> [PROBLEM DETAILS]
Return every line in the entries below that contains the string "query".

> [RECORDS SUPPLIED]
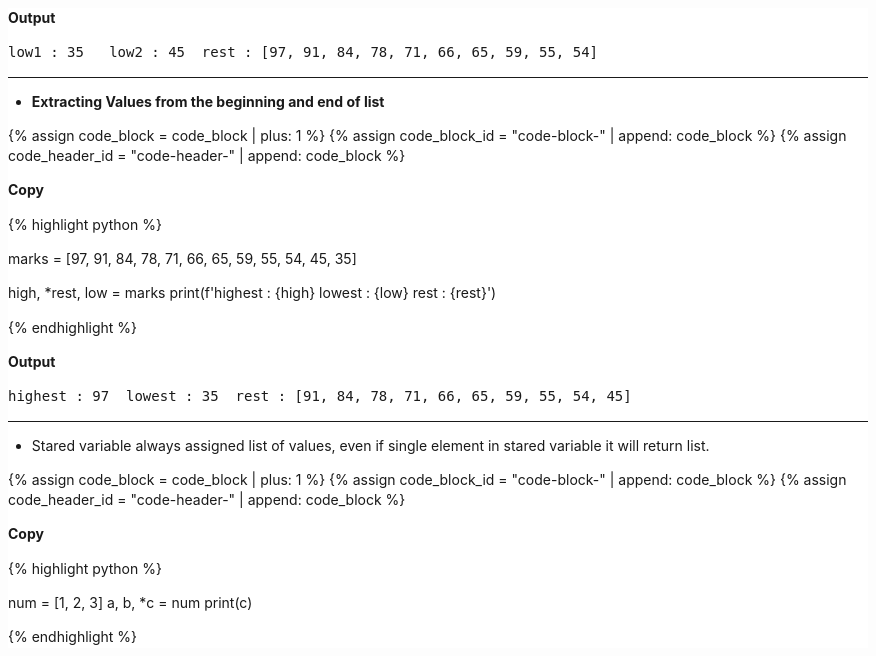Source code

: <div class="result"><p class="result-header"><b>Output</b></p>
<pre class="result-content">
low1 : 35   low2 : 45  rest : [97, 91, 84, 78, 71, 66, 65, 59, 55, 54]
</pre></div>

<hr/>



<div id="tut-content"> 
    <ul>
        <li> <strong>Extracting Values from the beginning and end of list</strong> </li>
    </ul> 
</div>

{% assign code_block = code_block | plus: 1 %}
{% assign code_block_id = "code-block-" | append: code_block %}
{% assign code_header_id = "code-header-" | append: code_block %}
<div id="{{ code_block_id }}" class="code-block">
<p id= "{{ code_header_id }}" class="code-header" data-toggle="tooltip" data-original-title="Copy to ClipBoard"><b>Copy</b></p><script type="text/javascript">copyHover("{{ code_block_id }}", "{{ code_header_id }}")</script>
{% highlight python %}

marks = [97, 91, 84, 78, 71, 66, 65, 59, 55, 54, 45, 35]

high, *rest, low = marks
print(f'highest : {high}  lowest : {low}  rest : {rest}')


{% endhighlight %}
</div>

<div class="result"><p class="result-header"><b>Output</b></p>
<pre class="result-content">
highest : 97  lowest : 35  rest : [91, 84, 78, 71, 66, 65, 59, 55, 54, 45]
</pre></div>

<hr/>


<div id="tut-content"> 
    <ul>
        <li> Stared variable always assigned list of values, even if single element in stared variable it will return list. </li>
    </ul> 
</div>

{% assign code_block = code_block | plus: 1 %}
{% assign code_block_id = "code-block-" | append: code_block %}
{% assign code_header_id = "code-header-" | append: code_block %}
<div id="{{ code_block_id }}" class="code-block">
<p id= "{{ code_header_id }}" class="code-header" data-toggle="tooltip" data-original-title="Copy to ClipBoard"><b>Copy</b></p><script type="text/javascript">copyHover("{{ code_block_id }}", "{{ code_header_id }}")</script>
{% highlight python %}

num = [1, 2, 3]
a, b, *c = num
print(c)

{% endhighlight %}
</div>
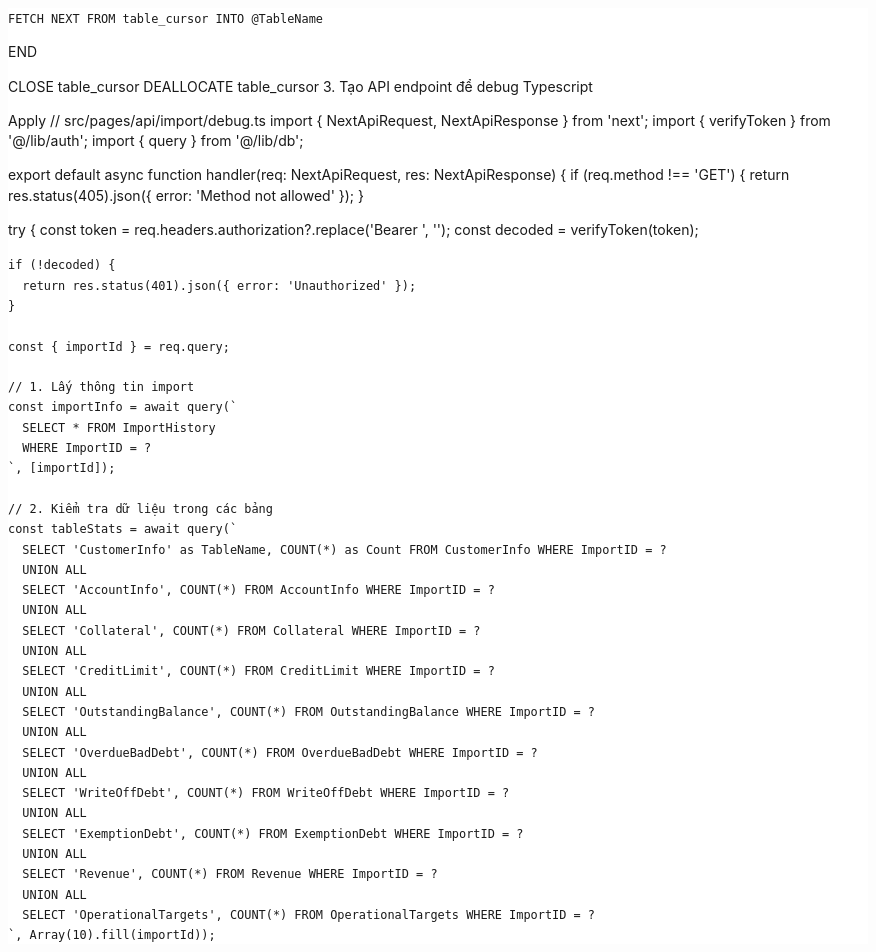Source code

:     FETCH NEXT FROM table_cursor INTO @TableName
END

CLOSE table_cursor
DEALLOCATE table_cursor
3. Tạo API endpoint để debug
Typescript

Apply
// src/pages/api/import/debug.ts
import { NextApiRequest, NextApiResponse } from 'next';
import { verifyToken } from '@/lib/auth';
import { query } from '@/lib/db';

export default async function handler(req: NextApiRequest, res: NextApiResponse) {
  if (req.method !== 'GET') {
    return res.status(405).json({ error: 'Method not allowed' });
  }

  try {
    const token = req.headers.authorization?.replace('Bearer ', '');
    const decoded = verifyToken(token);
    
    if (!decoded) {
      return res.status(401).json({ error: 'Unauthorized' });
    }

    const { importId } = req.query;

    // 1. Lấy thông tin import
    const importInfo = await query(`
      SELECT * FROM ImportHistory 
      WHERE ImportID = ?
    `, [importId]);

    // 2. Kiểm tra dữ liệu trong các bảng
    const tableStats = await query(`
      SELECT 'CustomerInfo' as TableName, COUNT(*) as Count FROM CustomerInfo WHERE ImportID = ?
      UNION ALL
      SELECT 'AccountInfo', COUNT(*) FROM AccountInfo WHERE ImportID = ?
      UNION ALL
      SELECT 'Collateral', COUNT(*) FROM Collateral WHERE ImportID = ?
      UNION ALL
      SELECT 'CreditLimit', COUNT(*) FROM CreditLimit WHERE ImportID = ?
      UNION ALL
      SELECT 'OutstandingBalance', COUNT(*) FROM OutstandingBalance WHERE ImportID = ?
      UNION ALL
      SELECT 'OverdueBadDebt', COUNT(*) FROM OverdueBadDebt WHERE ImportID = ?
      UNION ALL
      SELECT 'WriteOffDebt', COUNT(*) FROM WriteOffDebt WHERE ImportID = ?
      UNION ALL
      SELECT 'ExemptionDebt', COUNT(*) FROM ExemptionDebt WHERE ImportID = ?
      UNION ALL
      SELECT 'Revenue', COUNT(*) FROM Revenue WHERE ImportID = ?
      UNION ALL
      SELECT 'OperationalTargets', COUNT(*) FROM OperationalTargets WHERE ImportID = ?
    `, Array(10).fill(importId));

> [YOUR RESPONSE]
import { query } from '@/lib/db';
    const { importId } = req.query;
    const importInfo = await query(`
    const tableStats = await query(`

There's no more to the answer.